From: Nam Nguyen on 11 Apr 2010 11:46

Aatu Koskensilta wrote:
> Nam Nguyen <namducnguyen(a)shaw.ca> writes:
>
>> If you don't remember or have any doubt about my position, please
>> allow me to clearly reiterate my position:
>>
>> It's impossible to have logically acceptable methods for proving a
>> syntactical consistency.
>
> But there's nothing clear about this reiteration. What is a "logically
> acceptable method"?
>

A method which would conform to definition of syntactical (in)consistency,
to definition of model of formal systems, to definition of rules of inferercne.

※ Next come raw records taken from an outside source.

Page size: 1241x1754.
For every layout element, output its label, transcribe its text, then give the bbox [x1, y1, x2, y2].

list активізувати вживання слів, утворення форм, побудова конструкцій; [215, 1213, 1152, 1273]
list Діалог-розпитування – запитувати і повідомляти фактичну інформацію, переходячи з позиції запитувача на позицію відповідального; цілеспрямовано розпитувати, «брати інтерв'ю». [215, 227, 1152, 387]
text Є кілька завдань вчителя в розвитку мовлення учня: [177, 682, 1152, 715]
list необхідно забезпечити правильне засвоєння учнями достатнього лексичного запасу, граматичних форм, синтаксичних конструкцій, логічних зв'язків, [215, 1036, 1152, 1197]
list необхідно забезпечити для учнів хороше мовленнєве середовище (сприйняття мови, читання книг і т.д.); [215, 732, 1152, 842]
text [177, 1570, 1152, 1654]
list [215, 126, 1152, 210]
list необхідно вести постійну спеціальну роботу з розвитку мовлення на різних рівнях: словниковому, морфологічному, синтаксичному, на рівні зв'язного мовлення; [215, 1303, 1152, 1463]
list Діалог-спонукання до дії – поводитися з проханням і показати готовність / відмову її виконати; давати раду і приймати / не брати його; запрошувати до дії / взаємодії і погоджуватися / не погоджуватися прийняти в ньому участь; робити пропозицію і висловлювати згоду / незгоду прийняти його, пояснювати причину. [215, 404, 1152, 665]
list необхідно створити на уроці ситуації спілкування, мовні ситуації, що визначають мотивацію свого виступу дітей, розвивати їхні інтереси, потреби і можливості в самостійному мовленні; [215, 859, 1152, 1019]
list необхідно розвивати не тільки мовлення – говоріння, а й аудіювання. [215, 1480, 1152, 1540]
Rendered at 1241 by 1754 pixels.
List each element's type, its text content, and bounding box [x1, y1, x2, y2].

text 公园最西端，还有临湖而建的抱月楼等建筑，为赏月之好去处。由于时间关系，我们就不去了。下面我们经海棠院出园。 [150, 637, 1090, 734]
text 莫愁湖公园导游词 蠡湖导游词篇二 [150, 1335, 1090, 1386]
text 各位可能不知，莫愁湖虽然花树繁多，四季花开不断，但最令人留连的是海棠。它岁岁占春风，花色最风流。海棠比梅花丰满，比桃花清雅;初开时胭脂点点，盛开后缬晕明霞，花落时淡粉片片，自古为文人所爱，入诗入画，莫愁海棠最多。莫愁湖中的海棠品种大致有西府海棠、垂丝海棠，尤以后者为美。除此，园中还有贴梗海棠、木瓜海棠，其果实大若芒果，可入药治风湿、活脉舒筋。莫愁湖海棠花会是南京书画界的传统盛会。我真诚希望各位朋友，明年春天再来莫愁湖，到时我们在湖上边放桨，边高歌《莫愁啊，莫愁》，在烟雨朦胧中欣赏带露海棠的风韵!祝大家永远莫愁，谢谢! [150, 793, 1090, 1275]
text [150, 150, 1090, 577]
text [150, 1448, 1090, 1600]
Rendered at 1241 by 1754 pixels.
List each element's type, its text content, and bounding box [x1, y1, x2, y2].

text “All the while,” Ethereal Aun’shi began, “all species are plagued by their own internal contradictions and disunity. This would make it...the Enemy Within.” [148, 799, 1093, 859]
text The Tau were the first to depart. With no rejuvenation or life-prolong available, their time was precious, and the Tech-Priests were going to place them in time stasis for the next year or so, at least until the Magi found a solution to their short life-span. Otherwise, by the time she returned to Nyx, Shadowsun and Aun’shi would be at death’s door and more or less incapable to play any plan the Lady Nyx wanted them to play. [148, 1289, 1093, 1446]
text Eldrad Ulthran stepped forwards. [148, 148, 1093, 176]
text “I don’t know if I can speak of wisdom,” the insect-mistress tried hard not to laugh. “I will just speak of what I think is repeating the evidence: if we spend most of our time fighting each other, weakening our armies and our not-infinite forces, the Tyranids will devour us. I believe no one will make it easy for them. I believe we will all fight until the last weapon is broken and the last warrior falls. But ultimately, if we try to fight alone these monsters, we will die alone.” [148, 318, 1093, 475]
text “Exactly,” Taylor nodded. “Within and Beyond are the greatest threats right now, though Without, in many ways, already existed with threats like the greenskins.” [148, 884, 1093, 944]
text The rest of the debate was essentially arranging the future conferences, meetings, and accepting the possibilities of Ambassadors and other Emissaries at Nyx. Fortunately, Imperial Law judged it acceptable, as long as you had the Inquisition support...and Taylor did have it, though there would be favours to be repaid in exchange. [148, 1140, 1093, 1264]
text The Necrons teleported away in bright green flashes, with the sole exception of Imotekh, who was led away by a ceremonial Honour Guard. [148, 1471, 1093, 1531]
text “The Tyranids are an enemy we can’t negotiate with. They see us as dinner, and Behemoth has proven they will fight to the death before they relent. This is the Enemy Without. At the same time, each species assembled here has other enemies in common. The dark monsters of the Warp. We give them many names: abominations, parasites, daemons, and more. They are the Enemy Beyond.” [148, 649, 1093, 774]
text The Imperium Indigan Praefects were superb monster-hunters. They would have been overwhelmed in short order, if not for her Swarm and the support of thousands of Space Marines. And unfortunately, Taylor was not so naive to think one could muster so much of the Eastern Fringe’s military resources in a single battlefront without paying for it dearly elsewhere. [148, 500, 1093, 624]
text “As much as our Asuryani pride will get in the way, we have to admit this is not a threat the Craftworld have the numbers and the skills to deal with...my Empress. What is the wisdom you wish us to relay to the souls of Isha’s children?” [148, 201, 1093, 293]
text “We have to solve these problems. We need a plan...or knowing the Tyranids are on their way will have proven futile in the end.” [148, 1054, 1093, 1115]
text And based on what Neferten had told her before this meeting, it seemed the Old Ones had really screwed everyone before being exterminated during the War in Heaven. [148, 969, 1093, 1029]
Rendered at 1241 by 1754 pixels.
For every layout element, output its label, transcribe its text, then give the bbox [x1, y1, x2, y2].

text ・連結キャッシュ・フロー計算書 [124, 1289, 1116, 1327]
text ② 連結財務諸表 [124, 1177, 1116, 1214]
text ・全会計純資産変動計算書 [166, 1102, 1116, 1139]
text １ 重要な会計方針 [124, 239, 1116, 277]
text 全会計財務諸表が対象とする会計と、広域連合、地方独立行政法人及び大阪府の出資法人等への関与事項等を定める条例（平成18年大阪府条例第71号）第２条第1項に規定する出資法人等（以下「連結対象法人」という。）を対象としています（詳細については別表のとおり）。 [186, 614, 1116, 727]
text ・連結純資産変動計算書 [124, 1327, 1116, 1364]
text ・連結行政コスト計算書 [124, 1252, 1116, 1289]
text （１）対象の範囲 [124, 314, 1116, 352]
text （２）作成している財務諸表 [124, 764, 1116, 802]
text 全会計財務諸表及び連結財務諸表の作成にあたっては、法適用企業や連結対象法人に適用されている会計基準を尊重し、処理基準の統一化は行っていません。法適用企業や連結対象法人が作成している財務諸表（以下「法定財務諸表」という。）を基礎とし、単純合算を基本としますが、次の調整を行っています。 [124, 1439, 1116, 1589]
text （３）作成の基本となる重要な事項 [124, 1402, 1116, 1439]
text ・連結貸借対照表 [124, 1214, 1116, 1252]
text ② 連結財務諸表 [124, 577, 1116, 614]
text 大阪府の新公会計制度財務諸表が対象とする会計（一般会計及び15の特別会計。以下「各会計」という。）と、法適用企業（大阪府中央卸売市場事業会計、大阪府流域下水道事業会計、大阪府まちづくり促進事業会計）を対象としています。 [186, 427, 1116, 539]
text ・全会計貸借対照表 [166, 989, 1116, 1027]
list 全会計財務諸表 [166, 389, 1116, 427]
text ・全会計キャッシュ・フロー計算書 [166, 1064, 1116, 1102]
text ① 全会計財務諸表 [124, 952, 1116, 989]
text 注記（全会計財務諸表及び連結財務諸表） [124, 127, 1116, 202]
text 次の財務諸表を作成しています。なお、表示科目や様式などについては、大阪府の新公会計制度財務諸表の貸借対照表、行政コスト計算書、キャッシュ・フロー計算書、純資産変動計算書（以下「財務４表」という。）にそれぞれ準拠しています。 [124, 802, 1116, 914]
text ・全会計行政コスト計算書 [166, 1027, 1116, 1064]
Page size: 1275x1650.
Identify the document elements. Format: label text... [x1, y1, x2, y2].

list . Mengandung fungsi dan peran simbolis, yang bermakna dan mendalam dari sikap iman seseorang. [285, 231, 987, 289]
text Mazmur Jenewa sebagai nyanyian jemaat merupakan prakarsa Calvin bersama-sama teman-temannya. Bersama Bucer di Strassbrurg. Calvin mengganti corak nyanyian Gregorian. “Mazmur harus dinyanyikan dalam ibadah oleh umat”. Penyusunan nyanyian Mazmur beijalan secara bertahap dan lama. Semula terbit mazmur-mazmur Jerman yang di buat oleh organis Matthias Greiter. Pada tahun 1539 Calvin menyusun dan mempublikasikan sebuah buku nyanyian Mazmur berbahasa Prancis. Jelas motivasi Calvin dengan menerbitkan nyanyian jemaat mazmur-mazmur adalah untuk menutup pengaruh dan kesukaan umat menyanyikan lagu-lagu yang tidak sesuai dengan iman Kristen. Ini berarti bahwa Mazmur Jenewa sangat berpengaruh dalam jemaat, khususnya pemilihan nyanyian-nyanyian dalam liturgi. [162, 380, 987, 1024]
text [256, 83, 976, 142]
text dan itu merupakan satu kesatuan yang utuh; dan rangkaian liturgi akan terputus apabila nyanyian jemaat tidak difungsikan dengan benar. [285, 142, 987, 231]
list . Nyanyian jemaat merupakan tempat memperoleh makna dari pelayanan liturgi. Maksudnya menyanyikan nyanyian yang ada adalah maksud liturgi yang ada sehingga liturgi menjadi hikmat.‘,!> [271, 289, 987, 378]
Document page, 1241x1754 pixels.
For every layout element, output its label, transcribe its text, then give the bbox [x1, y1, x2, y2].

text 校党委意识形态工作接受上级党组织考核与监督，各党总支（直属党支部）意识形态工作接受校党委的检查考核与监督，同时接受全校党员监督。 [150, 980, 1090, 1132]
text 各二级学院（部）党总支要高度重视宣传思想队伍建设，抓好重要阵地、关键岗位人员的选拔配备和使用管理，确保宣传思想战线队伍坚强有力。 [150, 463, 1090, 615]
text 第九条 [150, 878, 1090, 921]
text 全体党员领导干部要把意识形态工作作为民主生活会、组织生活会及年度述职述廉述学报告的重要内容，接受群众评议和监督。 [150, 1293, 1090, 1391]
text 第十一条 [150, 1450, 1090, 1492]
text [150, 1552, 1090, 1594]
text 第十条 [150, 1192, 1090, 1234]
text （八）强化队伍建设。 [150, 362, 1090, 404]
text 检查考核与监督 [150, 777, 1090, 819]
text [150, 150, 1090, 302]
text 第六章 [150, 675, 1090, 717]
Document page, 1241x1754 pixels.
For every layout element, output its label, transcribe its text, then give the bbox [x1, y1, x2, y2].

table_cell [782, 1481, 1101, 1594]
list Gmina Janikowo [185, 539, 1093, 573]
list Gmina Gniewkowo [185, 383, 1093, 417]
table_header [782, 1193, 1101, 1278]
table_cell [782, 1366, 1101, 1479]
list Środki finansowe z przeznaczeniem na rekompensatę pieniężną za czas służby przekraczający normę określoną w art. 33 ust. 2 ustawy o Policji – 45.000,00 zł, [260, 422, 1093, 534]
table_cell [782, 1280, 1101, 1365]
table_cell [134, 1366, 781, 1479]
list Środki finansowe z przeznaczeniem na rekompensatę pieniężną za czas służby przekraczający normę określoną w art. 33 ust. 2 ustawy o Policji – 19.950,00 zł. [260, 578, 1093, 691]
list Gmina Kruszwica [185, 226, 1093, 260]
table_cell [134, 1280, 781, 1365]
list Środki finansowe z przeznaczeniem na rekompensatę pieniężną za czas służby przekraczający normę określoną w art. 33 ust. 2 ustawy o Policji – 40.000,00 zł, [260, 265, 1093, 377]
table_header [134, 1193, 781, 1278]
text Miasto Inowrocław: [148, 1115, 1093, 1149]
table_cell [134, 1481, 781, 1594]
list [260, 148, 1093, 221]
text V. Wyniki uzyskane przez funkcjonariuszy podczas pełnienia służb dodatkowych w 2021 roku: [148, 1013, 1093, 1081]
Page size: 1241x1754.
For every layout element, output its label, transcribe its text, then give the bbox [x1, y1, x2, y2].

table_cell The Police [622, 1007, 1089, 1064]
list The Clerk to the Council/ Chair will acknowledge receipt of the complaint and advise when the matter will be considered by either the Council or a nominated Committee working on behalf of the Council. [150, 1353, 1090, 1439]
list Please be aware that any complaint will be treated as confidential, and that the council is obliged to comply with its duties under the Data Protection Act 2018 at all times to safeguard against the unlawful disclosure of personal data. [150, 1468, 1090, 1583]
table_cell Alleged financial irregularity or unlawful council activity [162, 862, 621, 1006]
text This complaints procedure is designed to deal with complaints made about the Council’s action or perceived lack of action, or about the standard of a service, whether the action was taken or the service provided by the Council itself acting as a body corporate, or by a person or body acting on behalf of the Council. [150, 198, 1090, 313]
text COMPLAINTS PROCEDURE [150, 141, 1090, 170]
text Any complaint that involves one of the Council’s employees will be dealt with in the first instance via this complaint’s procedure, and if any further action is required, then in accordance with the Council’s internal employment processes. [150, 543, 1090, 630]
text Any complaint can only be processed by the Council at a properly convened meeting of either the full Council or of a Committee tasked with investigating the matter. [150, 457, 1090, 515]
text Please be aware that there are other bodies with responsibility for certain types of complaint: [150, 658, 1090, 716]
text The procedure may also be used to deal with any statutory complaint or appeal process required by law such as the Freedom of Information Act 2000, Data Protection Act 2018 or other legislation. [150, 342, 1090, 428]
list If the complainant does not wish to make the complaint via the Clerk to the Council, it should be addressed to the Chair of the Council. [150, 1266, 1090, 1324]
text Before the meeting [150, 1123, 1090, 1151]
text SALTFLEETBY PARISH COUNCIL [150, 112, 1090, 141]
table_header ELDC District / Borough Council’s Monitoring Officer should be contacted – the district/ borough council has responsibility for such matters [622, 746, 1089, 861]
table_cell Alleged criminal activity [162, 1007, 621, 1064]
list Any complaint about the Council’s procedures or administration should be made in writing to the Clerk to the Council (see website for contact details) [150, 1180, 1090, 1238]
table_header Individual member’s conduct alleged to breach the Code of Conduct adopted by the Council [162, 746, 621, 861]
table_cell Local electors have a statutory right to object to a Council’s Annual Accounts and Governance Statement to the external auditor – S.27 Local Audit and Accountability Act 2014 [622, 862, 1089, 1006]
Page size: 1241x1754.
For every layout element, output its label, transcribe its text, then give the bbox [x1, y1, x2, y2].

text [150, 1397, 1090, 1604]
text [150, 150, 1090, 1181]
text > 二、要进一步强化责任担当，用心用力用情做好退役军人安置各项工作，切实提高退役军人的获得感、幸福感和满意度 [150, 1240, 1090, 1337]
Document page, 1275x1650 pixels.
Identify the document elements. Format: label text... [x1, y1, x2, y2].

From: Nam Nguyen on 11 Apr 2010 11:53

Aatu Koskensilta wrote:
> Nam Nguyen <namducnguyen(a)shaw.ca> writes:
>
>> So what you're saying is you just _intuit_ PA system be consistent, no
>> more no less. Of course anyone else could intuit the other way too!
>
> Anyone can intuit whatever they want. I said nothing about such matters,
> I merely noted I have, like any number of logic students over the
> decades, produced a proof of the consistency of PA in the course of my
> studies. Intuition has no more and no less to do with it than with any
> proof in mathematics.
>

So, is your proof of the consistency of PA a syntactical proof of a
_consistent_ formal system? (I mean, anyone could syntactically prove
such proof in an inconsistent formal system). If not then in what sense
would your proof not require an _intuition about the natural numbers_?